##### Data records

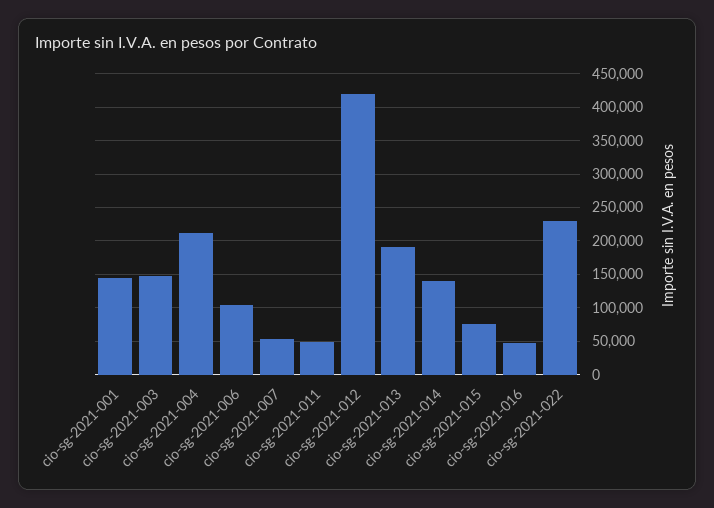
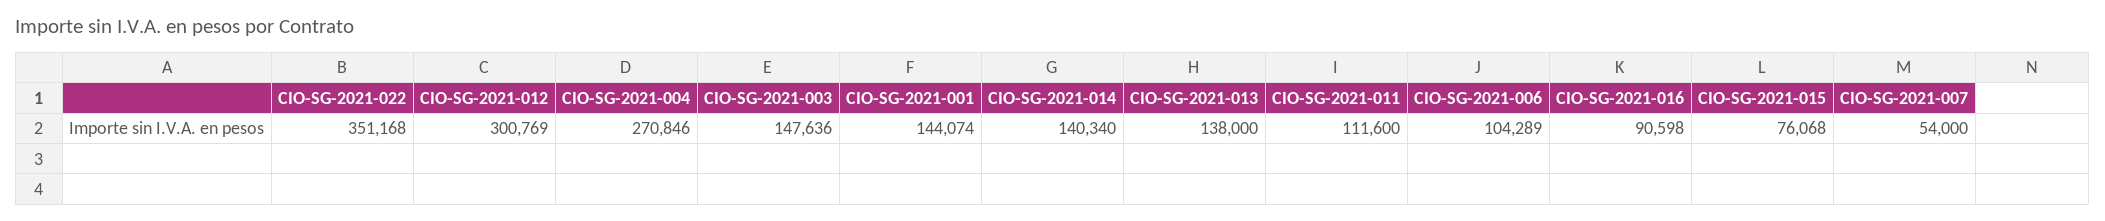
cio-sg-2021-004: 210000 -> 270846
cio-sg-2021-011: 50000 -> 111600
cio-sg-2021-012: 420000 -> 300769
cio-sg-2021-013: 190000 -> 138000
cio-sg-2021-016: 50000 -> 90598
cio-sg-2021-022: 230000 -> 351168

##########

Action item
The required result is an exact repeat of the records above from the line containing "cio-sg-2021-016: 50000 -> 90598" to their final line.

Answer for the task
cio-sg-2021-016: 50000 -> 90598
cio-sg-2021-022: 230000 -> 351168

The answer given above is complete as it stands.